2023 ELECTION FRAUD NOT ONE-SIDED, LP STRONGHOLDS RECORDED HIGHEST IRREGULARITIES – STUDY
By Aishat Momoh. O.

A statistical analysis of Nigeria’s 2023 general elections has found that electoral irregularities were not limited to any single political party, with strongholds of the Labour Party (LP) recording the highest concentration of anomalies.
The study, conducted as part of a master’s thesis in Data Science at Pan-Atlantic University, analysed results from 123,918 polling units across the 36 states and the Federal Capital Territory (FCT). Using advanced statistical tools, including Random Forest classifiers, the researcher identified 4,351 polling units about 3.5 per cent of those analysed as anomalous.
President Bola Tinubu of the All Progressives Congress (APC) won the election with 8,794,726 votes, followed by Atiku Abubakar of the Peoples Democratic Party (PDP) with 6,984,520 votes, while Peter Obi of the Labour Party polled 6,101,533 votes.
According to the analysis, while the proportion of flagged polling units may appear small, the clustering of irregularities in strategic regions could be decisive in tightly contested elections.
The study noted that electoral manipulation during the 2023 polls was unevenly distributed, tending to occur in regions where political dominance reduced scrutiny. It added that the analysis focused only on uploaded result sheets, pointing out discrepancies between some uploaded figures and the final numbers announced by the Independent National Electoral Commission (INEC).

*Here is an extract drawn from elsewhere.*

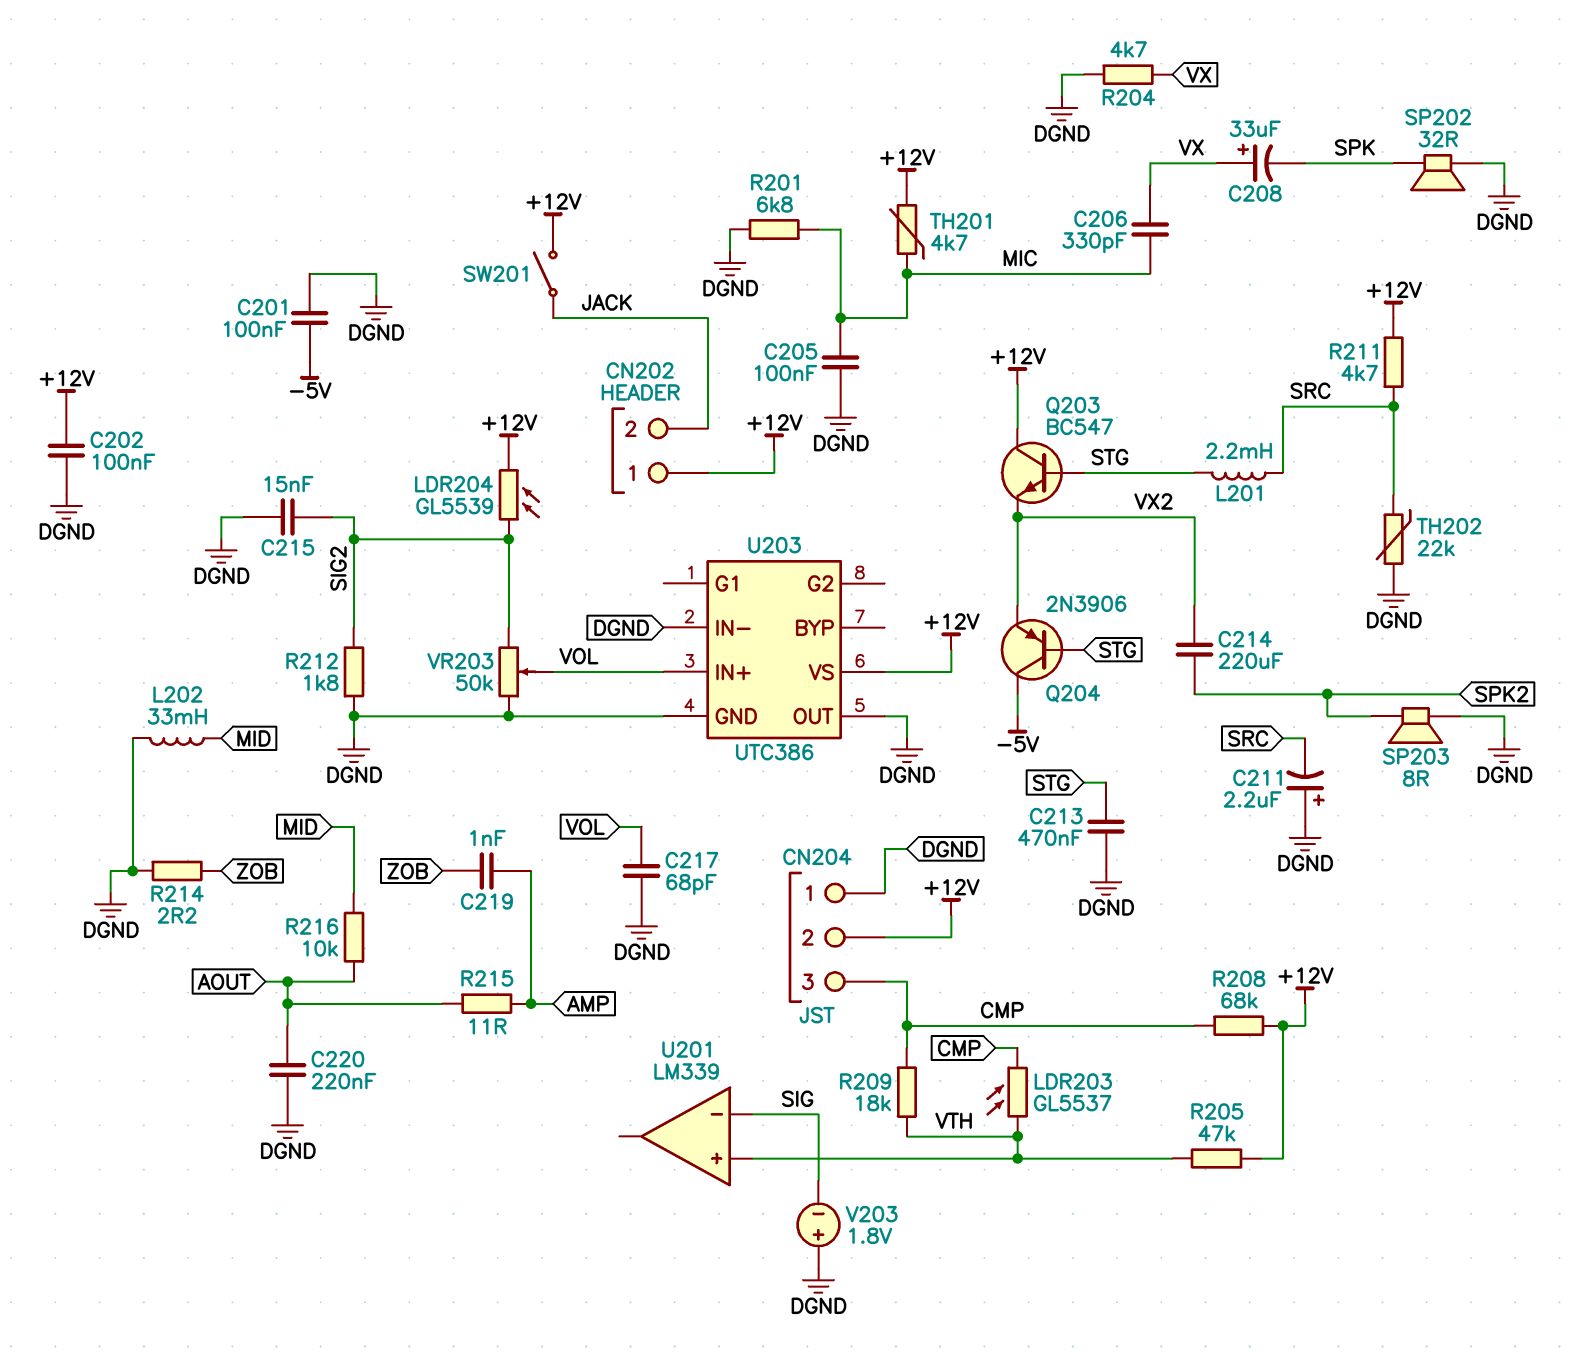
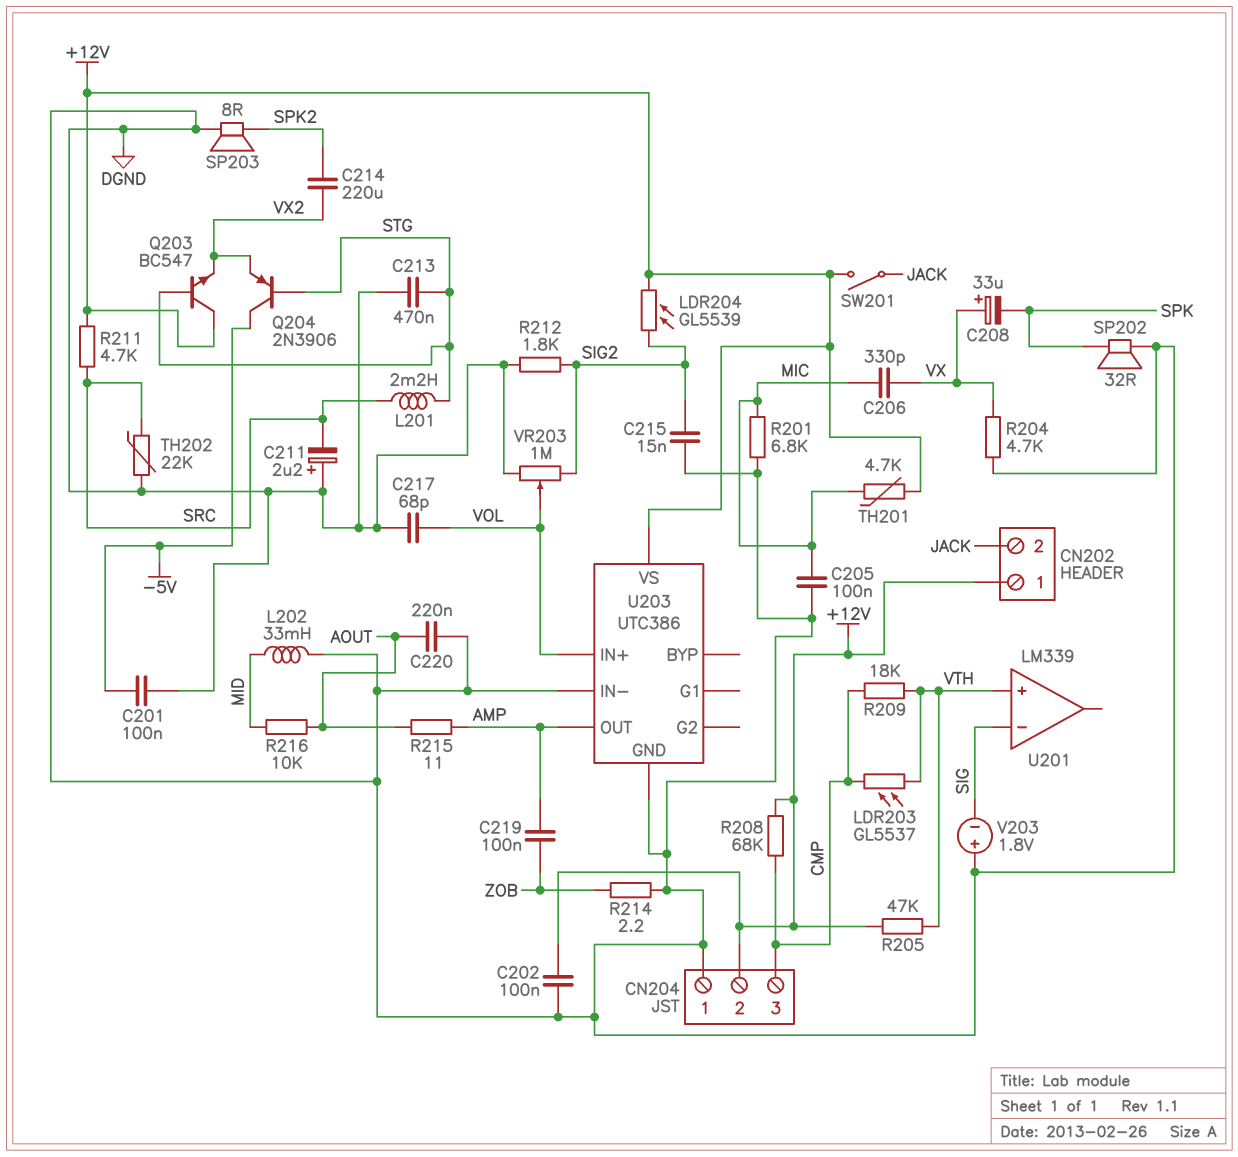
C219: 1nF (AMP, ZOB) -> 100nF (AMP, ZOB)
U203 pin OUT: DGND -> AMP
VR203: 50k (DGND, SIG2, wiper VOL) -> 1M (DGND, SIG2, wiper VOL)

One of the most striking findings cited was Rivers State, which the Labour Party reportedly won based on uploaded results but was ultimately declared in favour of the APC in the final tally.
Contrary to popular perceptions, the report said the Labour Party recorded the highest concentration of statistical red flags in its strongholds. It identified 2,328 instances of “perfect scores” results clustering around suspiciously round figures such as 50.00 per cent or 75.00 per cent within LP-dominated areas.
Despite securing just 29.1 per cent of the national vote, the LP accounted for a disproportionately high share of these anomalies, the study found.
The researcher argued that this complicates the prevailing narrative that electoral fraud in 2023 was centrally orchestrated by the ruling party alone, suggesting instead that multiple political actors manipulated results where opportunities existed.
“The southeastern concentration suggests that the very regions crying loudest about being cheated may themselves have been sites of significant irregularities,” the report stated, while clarifying that Peter Obi remained genuinely popular in the South-East.
According to the study, it was Obi’s overwhelming popularity in the region that may have provided cover for manipulation, noting that fraud is more difficult to execute in closely contested areas.
The research concluded that Nigeria’s 2023 presidential election was neither catastrophically fraudulent nor fully free and fair, describing it as a reflection of evolving tactics in electoral malpractice.
“Crude ballot stuffing appears to be declining, replaced by subtler manipulation of vote distributions,” the study observed, adding that modern fraudsters now report more “plausible” figures that are harder to challenge but still fraudulent.
The researcher recommended independent audits of election data, mandatory real-time transmission of results, unbundling INEC’s responsibilities, stronger in-house technical capacity, and the visible prosecution of electoral offenders to strengthen future elections.